As you explained the context of what is going on in the culture, sexual immorality, idol worship and a "hybrid" religion (good term), and especially the political termoil, Hosea is called by God to marry an adulterous wife.
In my perspective, it seems very insignificant to the political climate. If I were Hosea, I'd want to be called to do something "great", something visible and large-scale to communicate God's purpose. Instead God tells him to marry a prostitute to illustrate God's relationship to his adulterous people. And he obeys!

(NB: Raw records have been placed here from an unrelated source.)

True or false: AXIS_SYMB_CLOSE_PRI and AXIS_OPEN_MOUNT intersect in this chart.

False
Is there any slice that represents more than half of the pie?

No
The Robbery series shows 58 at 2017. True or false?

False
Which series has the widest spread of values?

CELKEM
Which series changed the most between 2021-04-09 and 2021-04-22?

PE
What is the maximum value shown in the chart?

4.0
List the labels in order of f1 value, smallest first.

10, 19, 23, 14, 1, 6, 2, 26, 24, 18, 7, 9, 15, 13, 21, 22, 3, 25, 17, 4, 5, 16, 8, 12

The redemption portion of this passage is hard not to get excited about. i:10 is also quoted in Romans, and I think the context there is worth reading...it's a bit long, but read it with an open heart:

Romans 9:14-26
14What then shall we say? Is God unjust? Not at all! 15For he says to Moses, "I will have mercy on whom I have mercy, and I will have compassion on whom I have compassion."
16It does not, therefore, depend on man's desire or effort, but on God's mercy. 17For the Scripture says to Pharaoh: "I raised you up for this very purpose, that I might display my power in you and that my name might be proclaimed in all the earth." 18Therefore God has mercy on whom he wants to hae mercy, and he hardens whom he wants to harden.
19One of you will say to me: "Then why does God still blame us? For who resists his will?" 20But who are you, O man, to talk back to God? "Shall what is formed say to him who formed it, 'Why did you make me like this?" 21Does not the potter have the right to make out of he same lump of clay some pottery for noble purposes and some for common use?
22What if God, choosing to show his wrath and make his power known, bore with great patience the objects of his wrath--prepared for destruction? 23What if he did this to make the riches of his glory known to the objects of his mercy, whom he prepared in advance for glory -- 24even us, whom he also called, not only from the Jews but also from the Gentiles? 25As he says in Hosea:
"I will call them 'my people' who are not my people; and I will call her 'my loved one' who is not my loved one," 26and,
"It will happen that in the very place where it was said to them, 'You are not my people,' they will be called ' sons of the living God."

This is exciting to me because we can apply this promise to ourselves! We were not his people, and now he calls us his people. What an amazing sense of belonging we have. More than I am an American, more than I am a social work student, a Utahn (or Utard), a Hudson, a Springer. or even "Steve's" - I am God's. Just as being completely loved and accepted by and finding complete security in my husband has given me more freedom to be and become myself, how much more freedom is there in knowing that I am LOVED by God? I am an object of his mercy, to whom he has shown the riches of his glory!